Enterprises can address distributed application complexity with container-based deployment and a Kubernetes control plane to orchestrate it. Supported, enterprise-geared distributions exist, such as Red Hat OpenShift from IBM and VMware Tanzu, as well as engineered platforms like Cloud Foundry to hide some of this complexity from developers and ops teams.
Legacy apps
While new architectures create complexity, old ones are no panacea. Rials sees many enterprises grapple with various forms of accidental complexity that IT pros introduce in efforts to keep legacy systems afloat.
These problems often arise when a business attempts to fit a new technology or licensing model in with a preexisting product. The technology wasn't designed to operate this way, and there are layers of unnecessary, accidental complexity in order to make it work together.
Legacy applications undergo many patches and break fixes over their long history. Maybe there's an employee or team with accumulated institutional knowledge to keep the system working. The scenario means there's a lot of accidental complexity that only a limited number of individuals understand, Rials said.

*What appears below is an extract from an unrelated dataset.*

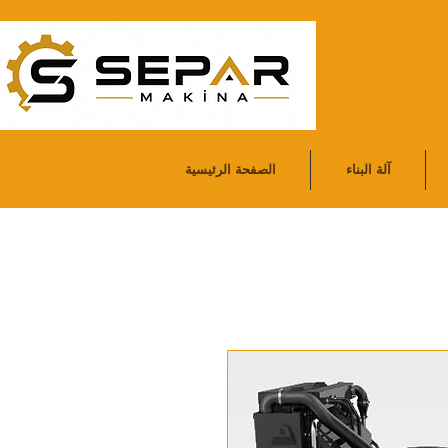
آلة البناء
الصفحة الرئيسية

What happens when those people leave?
In a common example, a business's primary back-end database is over a decade old, and its design and specifications dictate every other piece of technology -- or technology upgrade -- the organization uses. These databases usually start out small and grow over time. Eventually, the central database becomes too important and too risky to change, in the company's assessment. The IT team struggles to add newer technologies because they're incompatible with the legacy data storage.
How do you unravel this much accidental complexity? "Sometimes, it is simply more cost-effective to simply decommission legacy solutions and re-architect based on current technology," Rials said.